(EXERCISE INPUTS)

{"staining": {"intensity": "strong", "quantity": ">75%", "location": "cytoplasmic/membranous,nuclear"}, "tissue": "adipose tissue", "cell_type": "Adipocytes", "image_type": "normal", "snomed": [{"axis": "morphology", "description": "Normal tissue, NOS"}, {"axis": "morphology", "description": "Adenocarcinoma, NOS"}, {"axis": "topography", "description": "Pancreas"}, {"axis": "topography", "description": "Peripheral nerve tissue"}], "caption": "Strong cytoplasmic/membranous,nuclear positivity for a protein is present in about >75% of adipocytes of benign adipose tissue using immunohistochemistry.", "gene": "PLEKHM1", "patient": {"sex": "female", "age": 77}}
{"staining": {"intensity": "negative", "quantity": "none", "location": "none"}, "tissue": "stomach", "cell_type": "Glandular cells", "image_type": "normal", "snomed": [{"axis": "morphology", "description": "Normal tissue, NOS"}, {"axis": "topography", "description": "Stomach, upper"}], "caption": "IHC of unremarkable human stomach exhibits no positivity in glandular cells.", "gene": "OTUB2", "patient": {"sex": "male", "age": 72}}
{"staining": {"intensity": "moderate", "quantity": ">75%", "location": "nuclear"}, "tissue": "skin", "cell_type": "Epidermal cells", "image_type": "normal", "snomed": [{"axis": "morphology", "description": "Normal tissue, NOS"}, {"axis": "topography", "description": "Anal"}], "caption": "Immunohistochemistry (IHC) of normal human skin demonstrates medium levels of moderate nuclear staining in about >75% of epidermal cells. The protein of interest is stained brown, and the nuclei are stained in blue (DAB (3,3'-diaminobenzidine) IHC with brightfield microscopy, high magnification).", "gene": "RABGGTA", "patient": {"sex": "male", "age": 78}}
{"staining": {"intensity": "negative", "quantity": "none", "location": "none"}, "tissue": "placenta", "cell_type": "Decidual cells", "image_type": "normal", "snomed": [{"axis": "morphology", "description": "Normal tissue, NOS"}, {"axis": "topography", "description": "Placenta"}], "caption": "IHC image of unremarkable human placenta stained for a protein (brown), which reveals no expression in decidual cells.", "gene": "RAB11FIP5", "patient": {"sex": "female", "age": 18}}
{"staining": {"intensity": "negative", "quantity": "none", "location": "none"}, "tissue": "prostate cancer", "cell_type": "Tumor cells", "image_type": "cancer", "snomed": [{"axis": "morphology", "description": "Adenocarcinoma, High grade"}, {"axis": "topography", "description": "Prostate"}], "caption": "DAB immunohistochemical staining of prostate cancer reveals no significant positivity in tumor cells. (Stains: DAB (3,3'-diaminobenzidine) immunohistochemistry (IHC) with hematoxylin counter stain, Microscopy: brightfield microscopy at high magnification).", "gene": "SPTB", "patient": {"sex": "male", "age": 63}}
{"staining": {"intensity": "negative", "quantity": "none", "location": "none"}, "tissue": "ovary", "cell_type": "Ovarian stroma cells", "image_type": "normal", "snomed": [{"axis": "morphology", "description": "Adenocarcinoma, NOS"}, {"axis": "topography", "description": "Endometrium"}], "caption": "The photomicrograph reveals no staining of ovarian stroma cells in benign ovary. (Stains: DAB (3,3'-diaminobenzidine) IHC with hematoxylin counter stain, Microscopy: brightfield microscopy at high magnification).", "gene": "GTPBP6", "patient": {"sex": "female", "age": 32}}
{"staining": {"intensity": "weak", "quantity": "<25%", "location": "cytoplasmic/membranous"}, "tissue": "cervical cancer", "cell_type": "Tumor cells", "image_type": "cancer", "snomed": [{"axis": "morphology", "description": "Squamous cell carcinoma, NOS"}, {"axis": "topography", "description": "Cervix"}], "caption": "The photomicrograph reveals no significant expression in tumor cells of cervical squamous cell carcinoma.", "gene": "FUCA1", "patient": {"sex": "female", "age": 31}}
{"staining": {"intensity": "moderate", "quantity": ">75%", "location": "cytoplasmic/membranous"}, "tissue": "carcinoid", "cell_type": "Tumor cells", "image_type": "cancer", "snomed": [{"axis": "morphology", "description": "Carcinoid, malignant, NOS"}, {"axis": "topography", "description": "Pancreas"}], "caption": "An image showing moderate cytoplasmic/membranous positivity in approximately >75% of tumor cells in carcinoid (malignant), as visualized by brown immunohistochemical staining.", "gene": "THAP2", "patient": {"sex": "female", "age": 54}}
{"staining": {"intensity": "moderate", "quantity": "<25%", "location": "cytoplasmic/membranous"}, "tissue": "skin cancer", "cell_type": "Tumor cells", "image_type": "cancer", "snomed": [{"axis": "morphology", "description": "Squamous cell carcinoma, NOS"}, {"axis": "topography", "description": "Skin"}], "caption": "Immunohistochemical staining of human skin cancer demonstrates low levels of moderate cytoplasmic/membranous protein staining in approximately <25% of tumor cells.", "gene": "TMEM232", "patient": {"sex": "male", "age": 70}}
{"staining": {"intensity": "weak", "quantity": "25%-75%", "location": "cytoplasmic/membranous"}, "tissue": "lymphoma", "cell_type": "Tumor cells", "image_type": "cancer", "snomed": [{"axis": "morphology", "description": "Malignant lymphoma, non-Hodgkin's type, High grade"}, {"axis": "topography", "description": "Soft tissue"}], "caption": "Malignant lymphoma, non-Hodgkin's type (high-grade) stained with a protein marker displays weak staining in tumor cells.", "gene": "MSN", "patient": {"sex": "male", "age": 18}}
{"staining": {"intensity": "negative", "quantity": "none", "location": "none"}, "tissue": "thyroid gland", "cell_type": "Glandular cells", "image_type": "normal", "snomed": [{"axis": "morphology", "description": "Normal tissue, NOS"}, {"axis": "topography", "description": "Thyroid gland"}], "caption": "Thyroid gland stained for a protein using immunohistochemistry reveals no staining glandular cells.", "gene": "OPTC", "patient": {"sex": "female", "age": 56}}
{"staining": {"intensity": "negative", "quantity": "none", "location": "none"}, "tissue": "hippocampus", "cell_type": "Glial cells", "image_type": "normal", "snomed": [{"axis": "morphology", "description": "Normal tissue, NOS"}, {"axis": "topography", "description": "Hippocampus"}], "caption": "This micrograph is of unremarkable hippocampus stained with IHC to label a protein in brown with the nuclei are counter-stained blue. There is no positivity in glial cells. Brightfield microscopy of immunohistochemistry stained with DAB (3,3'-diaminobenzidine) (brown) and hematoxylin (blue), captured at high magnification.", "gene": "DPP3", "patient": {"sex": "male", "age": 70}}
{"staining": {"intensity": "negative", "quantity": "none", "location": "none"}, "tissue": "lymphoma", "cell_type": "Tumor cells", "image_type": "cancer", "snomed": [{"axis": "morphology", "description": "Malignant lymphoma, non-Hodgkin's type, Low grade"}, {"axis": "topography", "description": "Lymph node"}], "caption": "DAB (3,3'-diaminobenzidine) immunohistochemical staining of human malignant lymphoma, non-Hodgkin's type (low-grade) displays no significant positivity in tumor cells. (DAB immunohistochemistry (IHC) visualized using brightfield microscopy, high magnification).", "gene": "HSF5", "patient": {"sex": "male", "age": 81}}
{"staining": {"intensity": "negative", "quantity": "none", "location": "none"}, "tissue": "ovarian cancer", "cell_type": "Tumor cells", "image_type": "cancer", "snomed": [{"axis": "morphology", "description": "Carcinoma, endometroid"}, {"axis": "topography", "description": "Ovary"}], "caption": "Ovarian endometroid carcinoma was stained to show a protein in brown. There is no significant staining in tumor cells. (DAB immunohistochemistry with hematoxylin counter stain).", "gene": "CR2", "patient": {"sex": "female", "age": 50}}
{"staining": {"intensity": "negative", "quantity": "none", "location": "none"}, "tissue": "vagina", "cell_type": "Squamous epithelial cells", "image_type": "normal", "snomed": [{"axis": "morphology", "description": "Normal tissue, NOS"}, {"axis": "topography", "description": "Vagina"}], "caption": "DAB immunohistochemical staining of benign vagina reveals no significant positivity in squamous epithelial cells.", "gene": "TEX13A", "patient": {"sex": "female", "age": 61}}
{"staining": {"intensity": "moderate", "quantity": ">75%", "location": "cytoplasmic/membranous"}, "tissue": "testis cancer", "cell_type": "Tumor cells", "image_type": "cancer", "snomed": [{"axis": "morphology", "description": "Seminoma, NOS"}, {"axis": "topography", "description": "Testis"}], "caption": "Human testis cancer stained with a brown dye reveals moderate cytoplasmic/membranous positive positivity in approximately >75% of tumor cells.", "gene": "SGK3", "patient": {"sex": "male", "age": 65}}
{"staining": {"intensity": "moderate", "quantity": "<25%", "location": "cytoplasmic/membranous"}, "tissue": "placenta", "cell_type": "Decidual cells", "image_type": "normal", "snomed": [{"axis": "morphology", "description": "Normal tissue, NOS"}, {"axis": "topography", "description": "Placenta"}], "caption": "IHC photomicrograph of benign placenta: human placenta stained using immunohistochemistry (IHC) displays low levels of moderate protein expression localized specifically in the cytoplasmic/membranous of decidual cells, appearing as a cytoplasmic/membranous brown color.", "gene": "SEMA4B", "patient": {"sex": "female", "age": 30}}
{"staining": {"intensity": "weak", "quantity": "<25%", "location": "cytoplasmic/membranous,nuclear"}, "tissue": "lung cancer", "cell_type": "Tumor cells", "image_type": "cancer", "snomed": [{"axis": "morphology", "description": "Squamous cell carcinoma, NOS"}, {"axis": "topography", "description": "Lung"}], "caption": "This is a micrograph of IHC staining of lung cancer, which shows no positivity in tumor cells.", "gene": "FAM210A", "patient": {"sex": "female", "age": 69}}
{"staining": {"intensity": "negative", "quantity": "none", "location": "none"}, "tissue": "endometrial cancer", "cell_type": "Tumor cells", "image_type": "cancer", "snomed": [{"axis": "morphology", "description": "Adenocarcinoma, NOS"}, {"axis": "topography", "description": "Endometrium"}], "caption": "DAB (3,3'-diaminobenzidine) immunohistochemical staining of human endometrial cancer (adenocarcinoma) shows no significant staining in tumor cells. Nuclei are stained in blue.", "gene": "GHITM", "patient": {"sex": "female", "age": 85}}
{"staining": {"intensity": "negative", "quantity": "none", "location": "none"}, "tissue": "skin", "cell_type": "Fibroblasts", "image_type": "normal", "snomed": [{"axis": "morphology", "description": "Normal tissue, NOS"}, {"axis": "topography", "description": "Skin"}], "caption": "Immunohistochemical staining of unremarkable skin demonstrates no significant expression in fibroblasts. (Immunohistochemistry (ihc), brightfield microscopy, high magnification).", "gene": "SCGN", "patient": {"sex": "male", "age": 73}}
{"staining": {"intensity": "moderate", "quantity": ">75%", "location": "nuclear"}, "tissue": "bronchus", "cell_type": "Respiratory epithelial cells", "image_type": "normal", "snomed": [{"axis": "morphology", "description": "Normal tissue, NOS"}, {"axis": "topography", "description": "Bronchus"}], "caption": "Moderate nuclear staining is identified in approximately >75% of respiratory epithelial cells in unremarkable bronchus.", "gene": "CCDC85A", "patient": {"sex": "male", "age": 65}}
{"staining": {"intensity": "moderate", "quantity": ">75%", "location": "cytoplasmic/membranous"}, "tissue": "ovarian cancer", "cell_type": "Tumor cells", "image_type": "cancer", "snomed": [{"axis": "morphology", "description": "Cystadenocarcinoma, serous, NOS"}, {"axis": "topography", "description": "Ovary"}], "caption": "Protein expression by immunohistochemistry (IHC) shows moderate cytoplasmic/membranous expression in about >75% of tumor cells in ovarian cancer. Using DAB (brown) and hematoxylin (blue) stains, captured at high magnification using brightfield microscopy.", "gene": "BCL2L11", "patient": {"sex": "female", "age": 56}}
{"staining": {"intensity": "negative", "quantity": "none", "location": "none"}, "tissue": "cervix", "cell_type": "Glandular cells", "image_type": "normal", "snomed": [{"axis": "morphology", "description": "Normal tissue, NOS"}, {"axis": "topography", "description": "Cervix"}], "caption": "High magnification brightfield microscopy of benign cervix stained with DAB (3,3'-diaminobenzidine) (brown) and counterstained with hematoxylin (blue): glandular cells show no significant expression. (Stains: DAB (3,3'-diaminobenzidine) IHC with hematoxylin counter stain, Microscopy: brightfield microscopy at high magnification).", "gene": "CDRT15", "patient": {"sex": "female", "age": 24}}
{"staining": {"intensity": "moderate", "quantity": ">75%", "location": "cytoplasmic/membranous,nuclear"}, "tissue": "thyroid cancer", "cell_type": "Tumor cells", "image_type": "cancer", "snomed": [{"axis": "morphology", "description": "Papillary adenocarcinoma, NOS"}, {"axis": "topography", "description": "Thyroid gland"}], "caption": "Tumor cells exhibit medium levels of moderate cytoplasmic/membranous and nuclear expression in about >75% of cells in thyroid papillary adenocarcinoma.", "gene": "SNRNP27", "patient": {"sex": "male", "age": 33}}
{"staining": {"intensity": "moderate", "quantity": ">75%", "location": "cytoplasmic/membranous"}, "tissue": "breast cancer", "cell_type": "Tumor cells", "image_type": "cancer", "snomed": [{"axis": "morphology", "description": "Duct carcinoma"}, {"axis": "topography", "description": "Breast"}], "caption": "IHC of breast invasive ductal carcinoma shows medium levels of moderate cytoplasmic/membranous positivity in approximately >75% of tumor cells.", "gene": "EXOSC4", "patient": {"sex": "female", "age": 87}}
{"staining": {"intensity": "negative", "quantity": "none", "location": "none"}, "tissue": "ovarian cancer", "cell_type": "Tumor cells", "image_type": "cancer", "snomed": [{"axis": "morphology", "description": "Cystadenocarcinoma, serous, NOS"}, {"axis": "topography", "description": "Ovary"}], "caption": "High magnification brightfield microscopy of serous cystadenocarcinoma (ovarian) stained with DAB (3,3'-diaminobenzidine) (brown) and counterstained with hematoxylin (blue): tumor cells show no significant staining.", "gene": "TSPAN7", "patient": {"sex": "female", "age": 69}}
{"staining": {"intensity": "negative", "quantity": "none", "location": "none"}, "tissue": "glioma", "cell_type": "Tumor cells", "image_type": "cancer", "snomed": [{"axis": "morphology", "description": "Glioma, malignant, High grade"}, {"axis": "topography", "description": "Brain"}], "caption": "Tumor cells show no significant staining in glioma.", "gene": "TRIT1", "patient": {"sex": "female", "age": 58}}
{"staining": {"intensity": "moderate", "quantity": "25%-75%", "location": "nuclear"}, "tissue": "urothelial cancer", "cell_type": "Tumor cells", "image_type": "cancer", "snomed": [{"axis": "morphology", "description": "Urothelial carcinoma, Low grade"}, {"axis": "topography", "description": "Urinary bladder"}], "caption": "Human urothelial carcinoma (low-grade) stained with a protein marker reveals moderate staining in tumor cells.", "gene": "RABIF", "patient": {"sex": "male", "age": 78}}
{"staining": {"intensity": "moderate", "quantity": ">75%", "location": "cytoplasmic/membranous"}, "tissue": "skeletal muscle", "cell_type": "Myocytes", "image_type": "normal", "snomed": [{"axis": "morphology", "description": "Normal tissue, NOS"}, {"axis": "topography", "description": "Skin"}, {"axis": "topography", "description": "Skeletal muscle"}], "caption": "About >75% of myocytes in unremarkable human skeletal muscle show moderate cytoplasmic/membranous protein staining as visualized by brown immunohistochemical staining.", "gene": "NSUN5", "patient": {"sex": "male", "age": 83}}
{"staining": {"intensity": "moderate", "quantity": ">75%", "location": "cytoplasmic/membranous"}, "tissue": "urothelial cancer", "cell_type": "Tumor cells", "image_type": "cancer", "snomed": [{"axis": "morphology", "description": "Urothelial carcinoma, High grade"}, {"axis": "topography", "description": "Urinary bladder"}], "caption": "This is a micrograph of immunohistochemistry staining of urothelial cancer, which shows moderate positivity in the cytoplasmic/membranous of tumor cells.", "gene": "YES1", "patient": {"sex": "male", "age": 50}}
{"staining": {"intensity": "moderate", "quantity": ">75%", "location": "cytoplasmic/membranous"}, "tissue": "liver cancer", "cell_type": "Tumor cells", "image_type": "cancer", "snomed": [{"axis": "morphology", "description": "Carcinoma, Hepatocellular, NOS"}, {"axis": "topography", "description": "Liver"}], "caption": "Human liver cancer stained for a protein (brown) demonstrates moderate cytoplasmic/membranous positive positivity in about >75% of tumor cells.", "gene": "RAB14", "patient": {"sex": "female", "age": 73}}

(End EXERCISE INPUTS)

(BRIEF): Please make an exact copy of the lines from the one holding "micrograph of immunohistochemistry" through the final line of the records above, nothing more.

(RESULT OF THE EXERCISE):
{"staining": {"intensity": "moderate", "quantity": ">75%", "location": "cytoplasmic/membranous"}, "tissue": "urothelial cancer", "cell_type": "Tumor cells", "image_type": "cancer", "snomed": [{"axis": "morphology", "description": "Urothelial carcinoma, High grade"}, {"axis": "topography", "description": "Urinary bladder"}], "caption": "This is a micrograph of immunohistochemistry staining of urothelial cancer, which shows moderate positivity in the cytoplasmic/membranous of tumor cells.", "gene": "YES1", "patient": {"sex": "male", "age": 50}}
{"staining": {"intensity": "moderate", "quantity": ">75%", "location": "cytoplasmic/membranous"}, "tissue": "liver cancer", "cell_type": "Tumor cells", "image_type": "cancer", "snomed": [{"axis": "morphology", "description": "Carcinoma, Hepatocellular, NOS"}, {"axis": "topography", "description": "Liver"}], "caption": "Human liver cancer stained for a protein (brown) demonstrates moderate cytoplasmic/membranous positive positivity in about >75% of tumor cells.", "gene": "RAB14", "patient": {"sex": "female", "age": 73}}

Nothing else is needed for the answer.